----- Record extracts -----

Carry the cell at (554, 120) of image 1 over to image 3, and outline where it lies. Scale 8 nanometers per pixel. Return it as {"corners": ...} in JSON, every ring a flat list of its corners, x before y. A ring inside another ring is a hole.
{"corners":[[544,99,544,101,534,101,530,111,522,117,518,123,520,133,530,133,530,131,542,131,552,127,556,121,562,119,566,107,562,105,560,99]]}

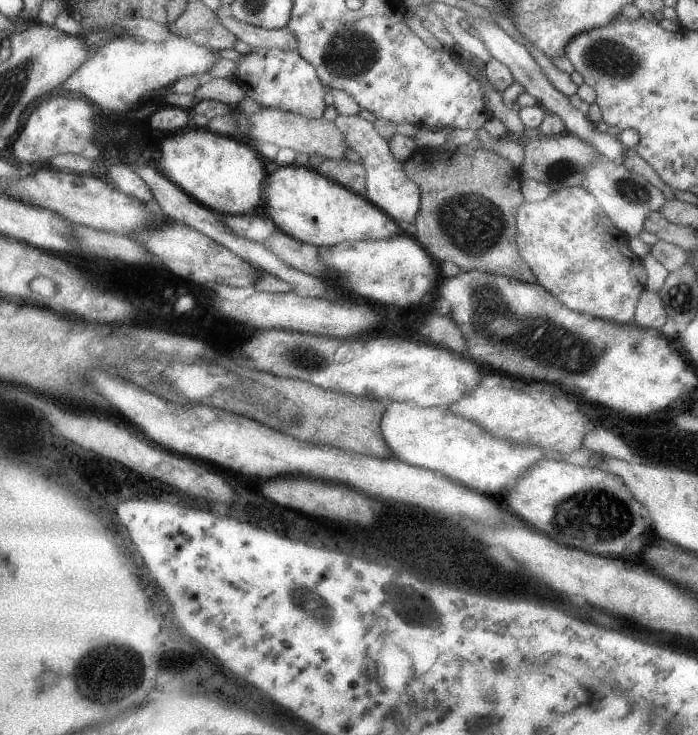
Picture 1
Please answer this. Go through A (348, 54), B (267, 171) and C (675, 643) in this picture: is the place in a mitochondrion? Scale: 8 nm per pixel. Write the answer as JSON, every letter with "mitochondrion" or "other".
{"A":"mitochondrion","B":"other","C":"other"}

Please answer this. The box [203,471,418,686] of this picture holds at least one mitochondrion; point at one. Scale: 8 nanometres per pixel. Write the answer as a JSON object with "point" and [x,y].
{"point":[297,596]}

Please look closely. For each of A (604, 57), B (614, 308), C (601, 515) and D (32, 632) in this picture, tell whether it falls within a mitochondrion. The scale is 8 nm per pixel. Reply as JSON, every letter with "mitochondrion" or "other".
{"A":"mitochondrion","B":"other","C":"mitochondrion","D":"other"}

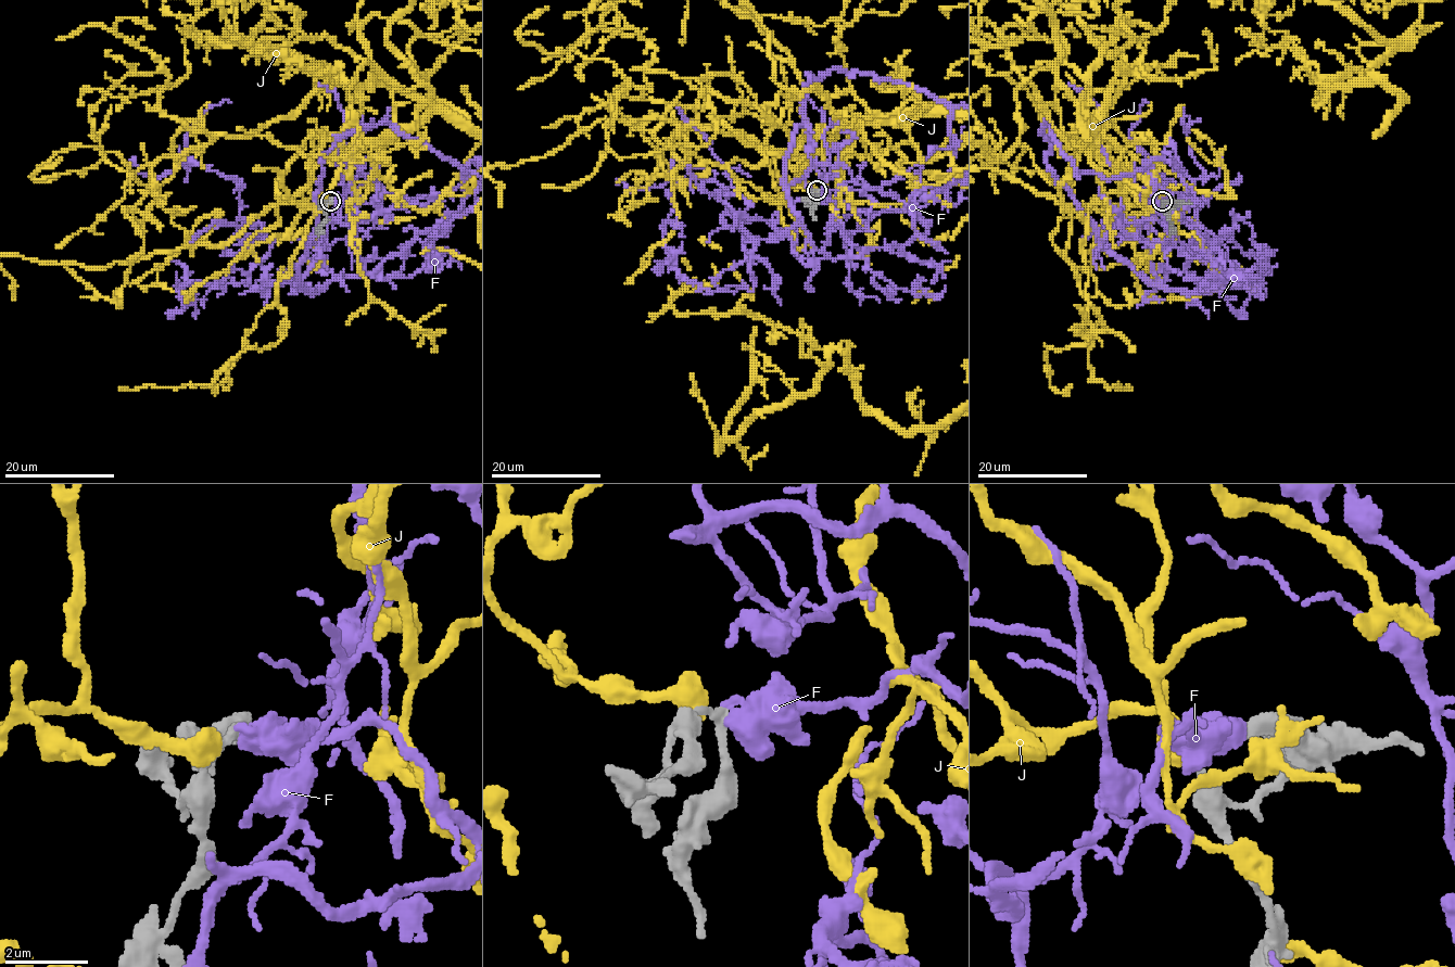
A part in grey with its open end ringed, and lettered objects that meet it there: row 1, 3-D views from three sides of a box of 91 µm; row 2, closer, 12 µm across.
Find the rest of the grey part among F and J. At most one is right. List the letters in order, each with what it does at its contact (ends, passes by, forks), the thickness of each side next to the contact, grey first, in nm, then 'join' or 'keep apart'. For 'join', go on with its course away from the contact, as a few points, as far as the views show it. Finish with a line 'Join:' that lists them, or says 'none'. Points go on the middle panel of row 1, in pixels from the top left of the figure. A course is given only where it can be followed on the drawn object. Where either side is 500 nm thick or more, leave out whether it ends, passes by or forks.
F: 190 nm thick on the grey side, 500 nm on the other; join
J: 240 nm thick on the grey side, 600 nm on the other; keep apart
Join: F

-----

§ How to complete this task: Within these entries, output exactly the lines starting at the one with "Please answer this. Go" and finishing at the one with "A part in grey". Leave pictures out of the output.

§ Reply to the exercise:
Please answer this. Go through A (348, 54), B (267, 171) and C (675, 643) in this picture: is the place in a mitochondrion? Scale: 8 nm per pixel. Write the answer as JSON, every letter with "mitochondrion" or "other".
{"A":"mitochondrion","B":"other","C":"other"}

Please answer this. The box [203,471,418,686] of this picture holds at least one mitochondrion; point at one. Scale: 8 nanometres per pixel. Write the answer as a JSON object with "point" and [x,y].
{"point":[297,596]}

Please look closely. For each of A (604, 57), B (614, 308), C (601, 515) and D (32, 632) in this picture, tell whether it falls within a mitochondrion. The scale is 8 nm per pixel. Reply as JSON, every letter with "mitochondrion" or "other".
{"A":"mitochondrion","B":"other","C":"mitochondrion","D":"other"}

A part in grey with its open end ringed, and lettered objects that meet it there: row 1, 3-D views from three sides of a box of 91 µm; row 2, closer, 12 µm across.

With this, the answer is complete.